Telocytes might be one of the key players in preventing the development of inflammation and fibrogenesis in chronic lung inflammation, since bleomycin-induced lung fibrosis is suppressed by FHL2 by attenuating lung inflammation [47]. Also, there are studies which incriminate TCs network loss in remarkable changes in tissue architecture [12,48] and fibrosis [49].

Qsox1 gene encodes Quiescin sulfhydryl oxidase 1, a protein involved in the oxidative protein folding, cell cycle control and extracellular matrix remodelling [50]. Studies on murine tissues showed that QSOX1 is over- expressed by foetal ecto- and mesodermal-derived tissues being related with extracellular matrix modelling, while in adults it enhances protein secretion [51]. In line with these findings, TCs could have stronger capacity of cell expansion, movement or proliferation. High amounts of QSOX1 were reported in breast, pancreas and prostate cancers [52] therefore we can consider TCs as important players in the maintenance of oxidative microenvironment preventing tumourigenesis [53].

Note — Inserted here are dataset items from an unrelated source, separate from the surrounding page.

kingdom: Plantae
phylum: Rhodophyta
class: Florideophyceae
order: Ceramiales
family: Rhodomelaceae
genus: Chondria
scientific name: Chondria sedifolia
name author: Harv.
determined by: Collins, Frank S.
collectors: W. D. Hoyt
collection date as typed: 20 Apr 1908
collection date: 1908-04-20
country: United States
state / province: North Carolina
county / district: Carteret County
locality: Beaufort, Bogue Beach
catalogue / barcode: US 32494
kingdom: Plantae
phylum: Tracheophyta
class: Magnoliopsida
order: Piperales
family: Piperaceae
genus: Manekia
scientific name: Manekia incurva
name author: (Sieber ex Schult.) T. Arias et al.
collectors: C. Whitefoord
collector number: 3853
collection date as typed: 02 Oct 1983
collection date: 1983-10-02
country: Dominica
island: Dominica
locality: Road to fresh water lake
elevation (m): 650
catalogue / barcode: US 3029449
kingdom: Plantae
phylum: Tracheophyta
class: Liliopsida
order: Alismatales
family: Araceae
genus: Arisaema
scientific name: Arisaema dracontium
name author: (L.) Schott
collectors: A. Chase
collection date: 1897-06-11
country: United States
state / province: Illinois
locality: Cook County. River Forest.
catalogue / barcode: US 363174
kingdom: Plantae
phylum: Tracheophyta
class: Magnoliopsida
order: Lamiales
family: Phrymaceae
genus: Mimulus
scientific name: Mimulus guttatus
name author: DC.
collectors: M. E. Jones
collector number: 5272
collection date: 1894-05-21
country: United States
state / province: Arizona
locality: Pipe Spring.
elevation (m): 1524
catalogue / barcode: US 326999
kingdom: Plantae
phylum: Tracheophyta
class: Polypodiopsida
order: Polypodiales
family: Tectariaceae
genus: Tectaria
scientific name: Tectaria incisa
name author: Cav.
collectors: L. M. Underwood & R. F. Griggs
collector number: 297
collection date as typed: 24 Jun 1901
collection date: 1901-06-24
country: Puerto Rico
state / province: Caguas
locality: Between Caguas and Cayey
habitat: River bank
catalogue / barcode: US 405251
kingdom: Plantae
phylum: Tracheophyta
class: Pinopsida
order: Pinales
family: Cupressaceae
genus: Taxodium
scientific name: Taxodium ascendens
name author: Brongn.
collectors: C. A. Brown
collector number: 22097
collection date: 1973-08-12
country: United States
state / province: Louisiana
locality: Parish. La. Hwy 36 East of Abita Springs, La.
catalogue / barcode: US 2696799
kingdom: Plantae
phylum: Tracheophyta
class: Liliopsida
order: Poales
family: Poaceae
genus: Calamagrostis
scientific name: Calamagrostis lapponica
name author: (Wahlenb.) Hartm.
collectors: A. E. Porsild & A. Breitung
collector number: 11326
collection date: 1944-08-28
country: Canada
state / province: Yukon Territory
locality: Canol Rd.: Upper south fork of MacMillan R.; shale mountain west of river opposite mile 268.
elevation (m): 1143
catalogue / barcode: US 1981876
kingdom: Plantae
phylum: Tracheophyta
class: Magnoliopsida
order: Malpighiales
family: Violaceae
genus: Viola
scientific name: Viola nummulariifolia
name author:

The lowest expression of chromosome 1 genes in TCs, as compared with other cells, was found for Ifi203 (interferon activated gene 203) and Tcea1 (transcription elongation factor A SII-1). Ifi203 is the member of IFN-inducible gene family involved in innate immune responses, chronic inflammation and autoimmunity [54]. The low expression of Ifi203 in TCs suggested that they are involved in the immune response possibly by offering informative support to inflammatory cells with the aid of extracellular vesicles (exo/ectosomes) [8,10,55,56] or by stromal synapses [22], rather than by direct contribution. Tcea1 is a major component of a chromatin transcription-enabling activity to potentiate transcription elongation through contiguous nucleosomes in a manner of acetyl-transferase p300 and acetyl-CoA dependence [57]. It implies that TCs have a low capacity of DNA damage and repair in the biological process, although the exact mechanisms remain unclear. Those changes of chromosome 1 genes can be considered as biomarkers, network biomarkers, or dynamic network biomarkers to monitor biological functions and involvements of TCs in physiological and pathophysiological condition [58,62].

In conclusion, the present study compared (for the first time) variations of chromosome 1 genes of pulmonary TCs from other neighbouring cells, e.g. MSCs, Fbs, AT II cells, ABCs, PACs, or bronchial and lung lymphocytes. Our data demonstrated about 25% or 70% genes of TC chromosome 1 were up- or down-regulated, respectively. Capn2, Fhl2 and Qsox1 were over-expressed mostly in TCs, by comparison with other cells. These findings indicate that biological functions of TCs are mainly associated with morphogenesis and local tissue homoeostasis. TCs may also participate in preventing the development of inflammation and fibrogenesis in chronic lung inflammation and as ‘local data suppliers’ for the immune response.